Try it — A faithful copy of each record is required, minus the images.

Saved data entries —
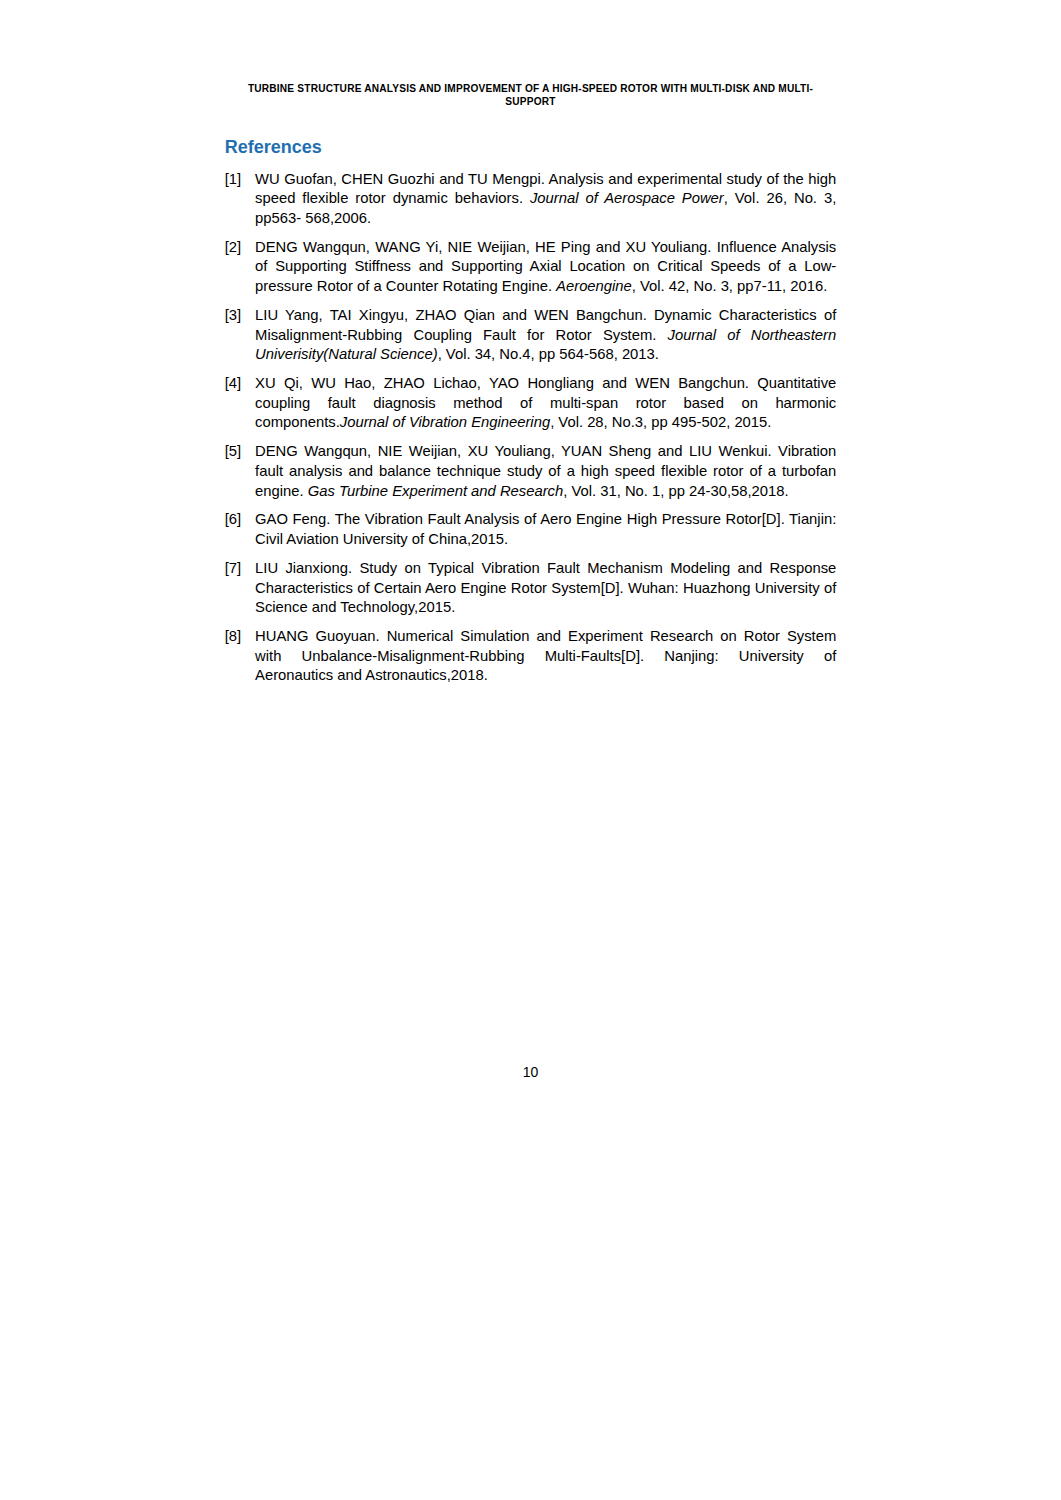TURBINE STRUCTURE ANALYSIS AND IMPROVEMENT OF A HIGH-SPEED ROTOR WITH MULTI-DISK AND MULTI-SUPPORT
References
[1] WU Guofan, CHEN Guozhi and TU Mengpi. Analysis and experimental study of the high speed flexible rotor dynamic behaviors. Journal of Aerospace Power, Vol. 26, No. 3, pp563- 568,2006.
[2] DENG Wangqun, WANG Yi, NIE Weijian, HE Ping and XU Youliang. Influence Analysis of Supporting Stiffness and Supporting Axial Location on Critical Speeds of a Low-pressure Rotor of a Counter Rotating Engine. Aeroengine, Vol. 42, No. 3, pp7-11, 2016.
[3] LIU Yang, TAI Xingyu, ZHAO Qian and WEN Bangchun. Dynamic Characteristics of Misalignment-Rubbing Coupling Fault for Rotor System. Journal of Northeastern Univerisity(Natural Science), Vol. 34, No.4, pp 564-568, 2013.
[4] XU Qi, WU Hao, ZHAO Lichao, YAO Hongliang and WEN Bangchun. Quantitative coupling fault diagnosis method of multi-span rotor based on harmonic components.Journal of Vibration Engineering, Vol. 28, No.3, pp 495-502, 2015.
[5] DENG Wangqun, NIE Weijian, XU Youliang, YUAN Sheng and LIU Wenkui. Vibration fault analysis and balance technique study of a high speed flexible rotor of a turbofan engine. Gas Turbine Experiment and Research, Vol. 31, No. 1, pp 24-30,58,2018.
[6] GAO Feng. The Vibration Fault Analysis of Aero Engine High Pressure Rotor[D]. Tianjin: Civil Aviation University of China,2015.
[7] LIU Jianxiong. Study on Typical Vibration Fault Mechanism Modeling and Response Characteristics of Certain Aero Engine Rotor System[D]. Wuhan: Huazhong University of Science and Technology,2015.
[8] HUANG Guoyuan. Numerical Simulation and Experiment Research on Rotor System with Unbalance-Misalignment-Rubbing Multi-Faults[D]. Nanjing: University of Aeronautics and Astronautics,2018.
10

Task solution —
TURBINE STRUCTURE ANALYSIS AND IMPROVEMENT OF A HIGH-SPEED ROTOR WITH MULTI-DISK AND MULTI-SUPPORT
References
[1] WU Guofan, CHEN Guozhi and TU Mengpi. Analysis and experimental study of the high speed flexible rotor dynamic behaviors. Journal of Aerospace Power, Vol. 26, No. 3, pp563- 568,2006.
[2] DENG Wangqun, WANG Yi, NIE Weijian, HE Ping and XU Youliang. Influence Analysis of Supporting Stiffness and Supporting Axial Location on Critical Speeds of a Low-pressure Rotor of a Counter Rotating Engine. Aeroengine, Vol. 42, No. 3, pp7-11, 2016.
[3] LIU Yang, TAI Xingyu, ZHAO Qian and WEN Bangchun. Dynamic Characteristics of Misalignment-Rubbing Coupling Fault for Rotor System. Journal of Northeastern Univerisity(Natural Science), Vol. 34, No.4, pp 564-568, 2013.
[4] XU Qi, WU Hao, ZHAO Lichao, YAO Hongliang and WEN Bangchun. Quantitative coupling fault diagnosis method of multi-span rotor based on harmonic components.Journal of Vibration Engineering, Vol. 28, No.3, pp 495-502, 2015.
[5] DENG Wangqun, NIE Weijian, XU Youliang, YUAN Sheng and LIU Wenkui. Vibration fault analysis and balance technique study of a high speed flexible rotor of a turbofan engine. Gas Turbine Experiment and Research, Vol. 31, No. 1, pp 24-30,58,2018.
[6] GAO Feng. The Vibration Fault Analysis of Aero Engine High Pressure Rotor[D]. Tianjin: Civil Aviation University of China,2015.
[7] LIU Jianxiong. Study on Typical Vibration Fault Mechanism Modeling and Response Characteristics of Certain Aero Engine Rotor System[D]. Wuhan: Huazhong University of Science and Technology,2015.
[8] HUANG Guoyuan. Numerical Simulation and Experiment Research on Rotor System with Unbalance-Misalignment-Rubbing Multi-Faults[D]. Nanjing: University of Aeronautics and Astronautics,2018.
10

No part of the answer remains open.